### DATA TO USE:
════════

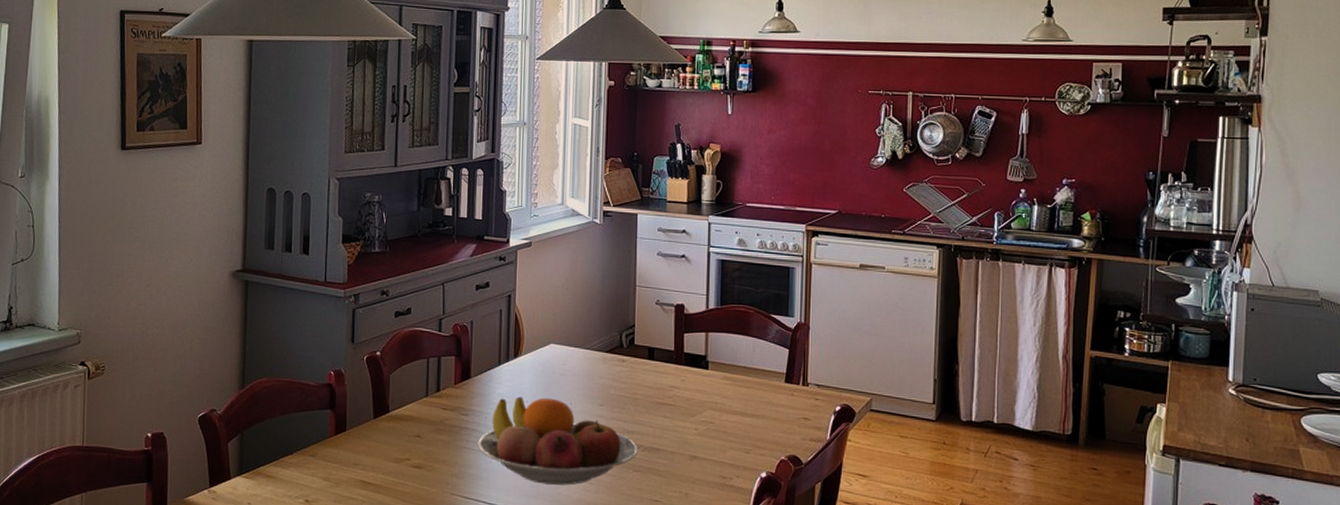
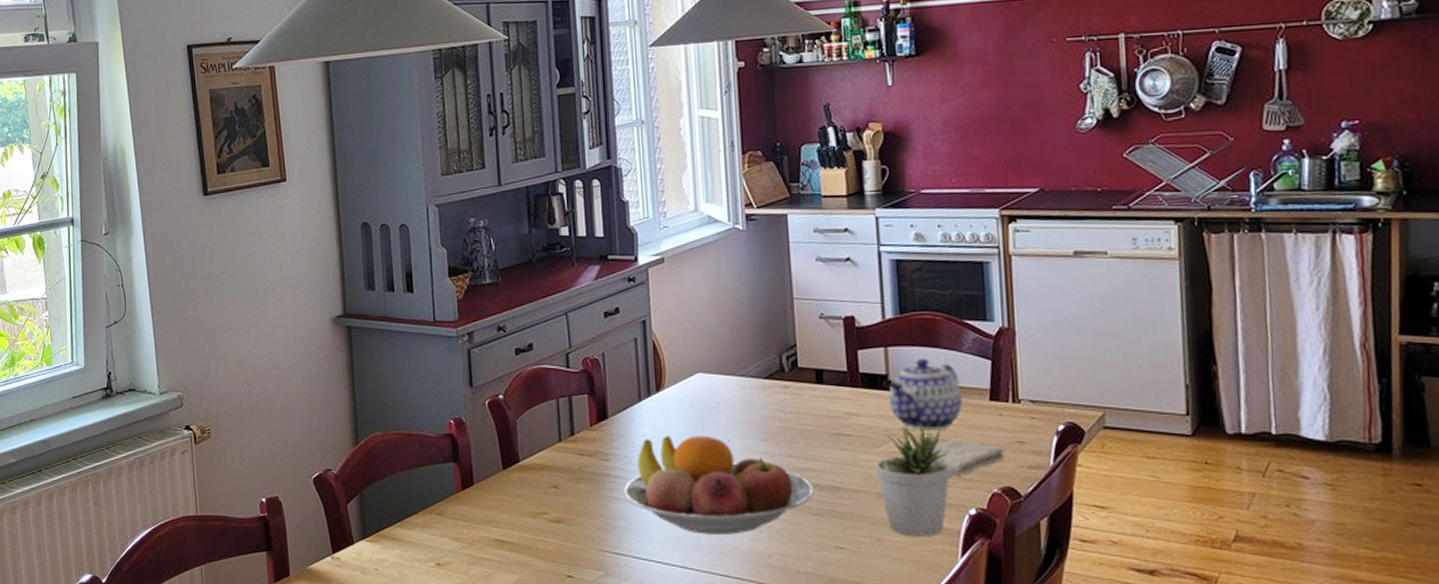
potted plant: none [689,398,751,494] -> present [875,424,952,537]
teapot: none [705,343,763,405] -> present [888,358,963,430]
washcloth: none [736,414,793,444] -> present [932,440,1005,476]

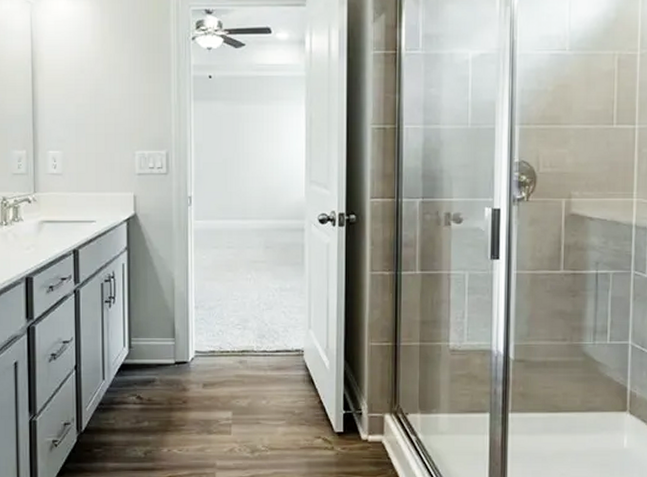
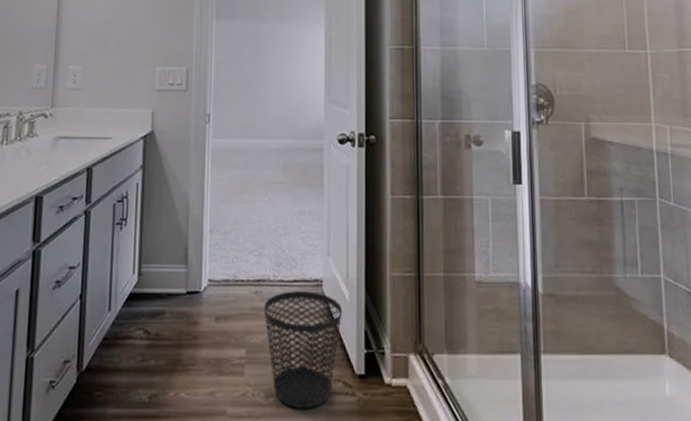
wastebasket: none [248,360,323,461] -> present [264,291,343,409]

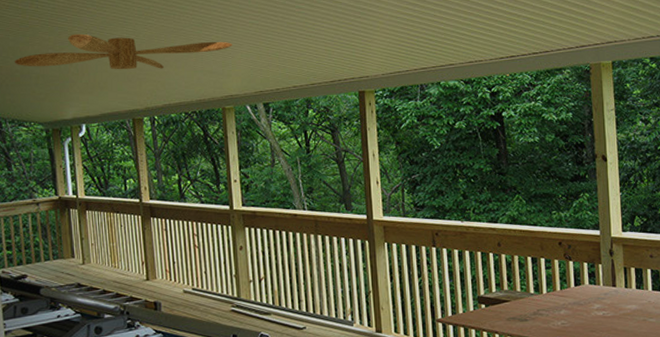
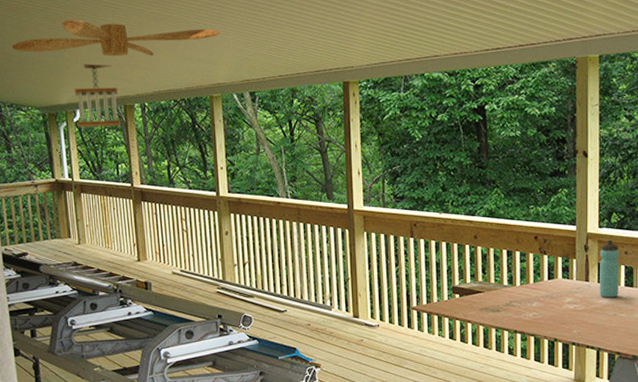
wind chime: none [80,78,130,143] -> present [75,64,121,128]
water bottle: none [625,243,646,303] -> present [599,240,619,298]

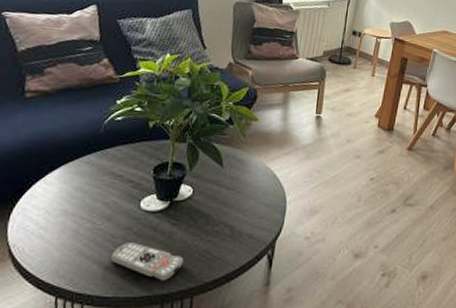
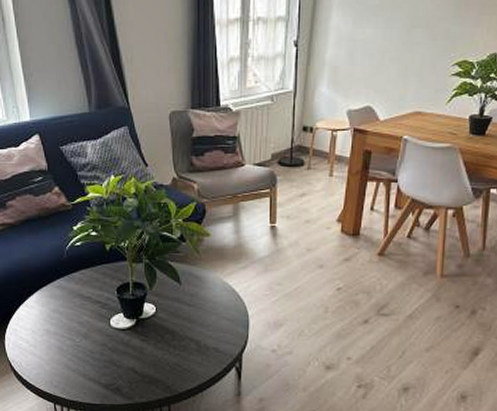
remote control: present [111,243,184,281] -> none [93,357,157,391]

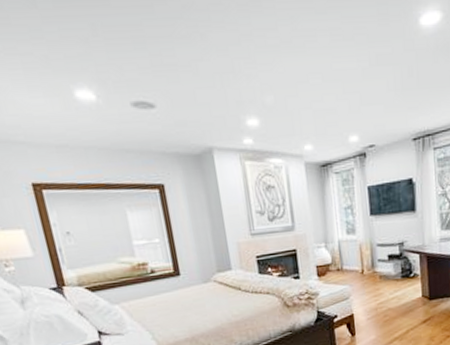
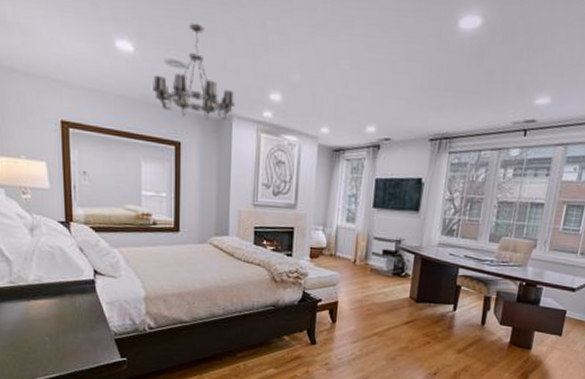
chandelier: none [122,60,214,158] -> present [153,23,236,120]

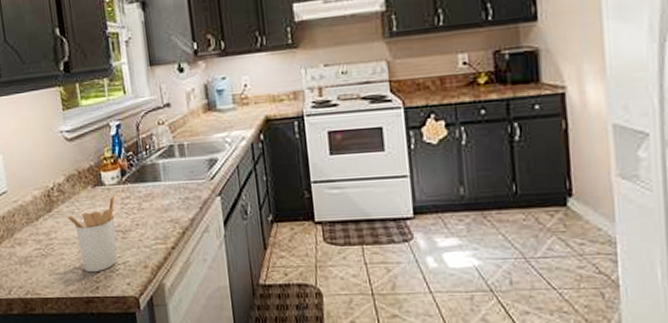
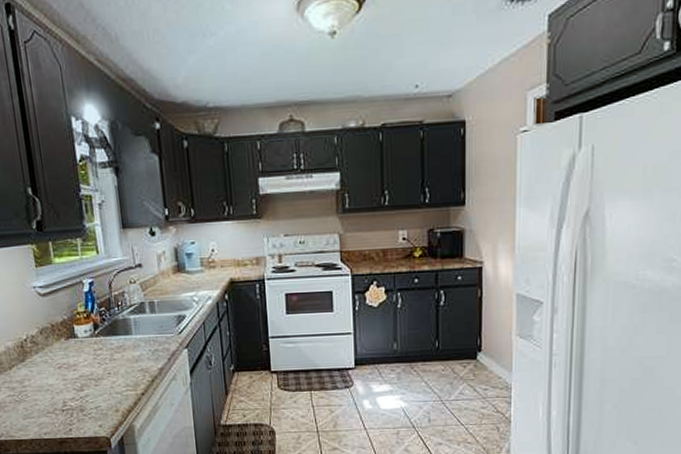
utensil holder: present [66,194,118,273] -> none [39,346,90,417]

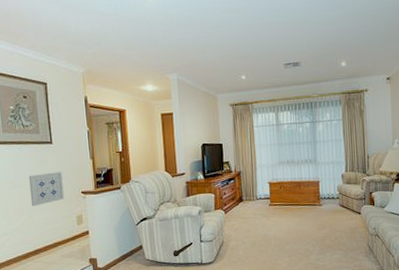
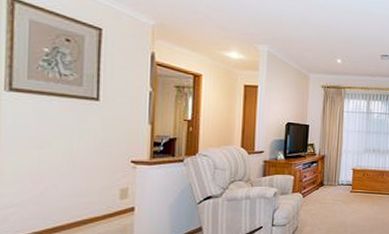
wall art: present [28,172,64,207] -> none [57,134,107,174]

════════

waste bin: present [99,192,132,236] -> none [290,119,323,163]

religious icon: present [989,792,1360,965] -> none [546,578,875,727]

════════

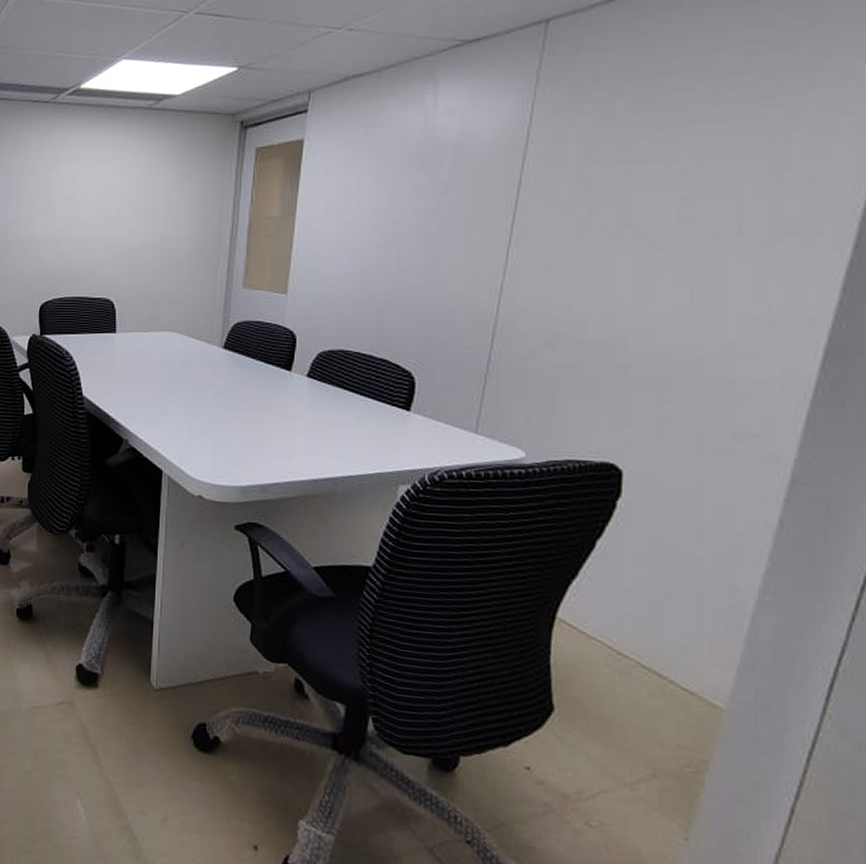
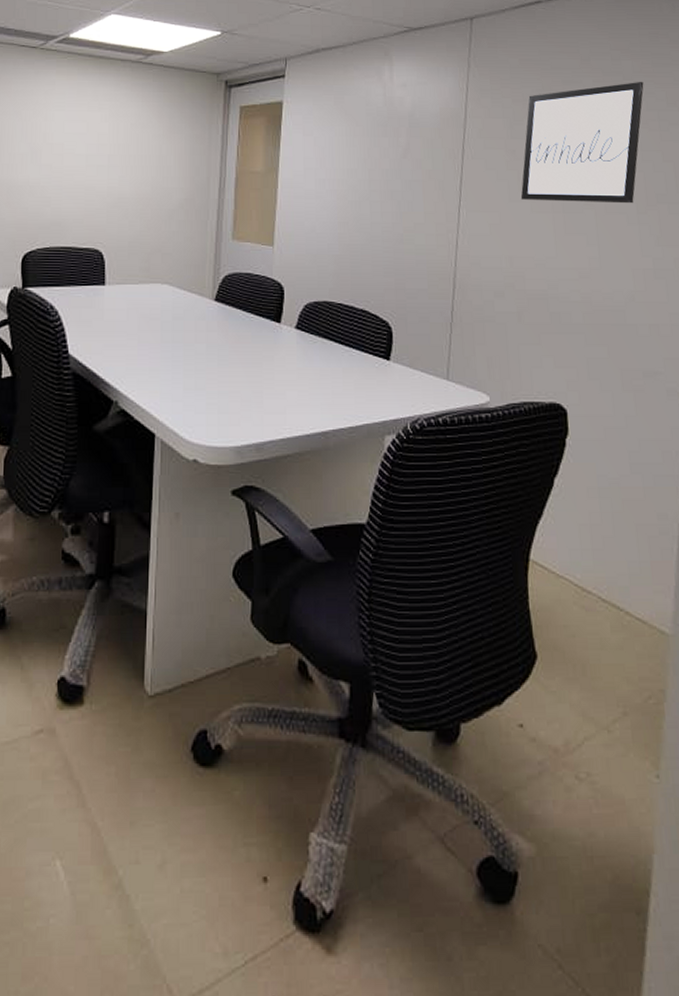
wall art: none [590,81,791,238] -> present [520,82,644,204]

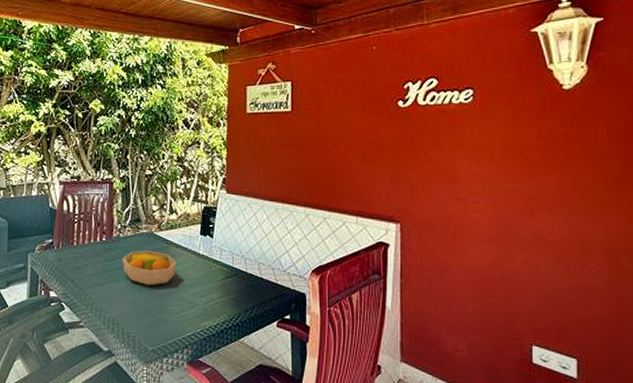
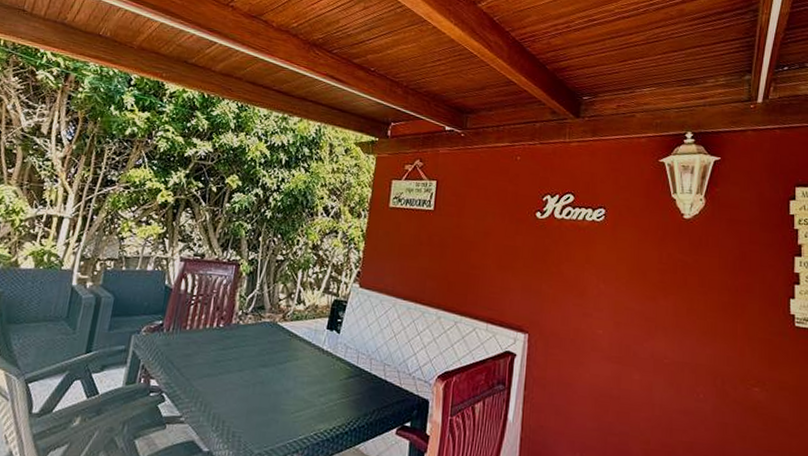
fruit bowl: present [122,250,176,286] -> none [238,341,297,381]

════════

### WHAT YOU WILL DO:
Go back to the lines above and output, exactly as they stand, the ones from the line containing "potted plant: none" to the line containing "wall art: present". Leave all pictures behind.

### WRITTEN SOLUTION:
potted plant: none [689,398,751,494] -> present [875,424,952,537]
teapot: none [705,343,763,405] -> present [888,358,963,430]
washcloth: none [736,414,793,444] -> present [932,440,1005,476]

wastebasket: none [248,360,323,461] -> present [264,291,343,409]

wind chime: none [80,78,130,143] -> present [75,64,121,128]
water bottle: none [625,243,646,303] -> present [599,240,619,298]

remote control: present [111,243,184,281] -> none [93,357,157,391]

chandelier: none [122,60,214,158] -> present [153,23,236,120]

utensil holder: present [66,194,118,273] -> none [39,346,90,417]

wall art: present [28,172,64,207] -> none [57,134,107,174]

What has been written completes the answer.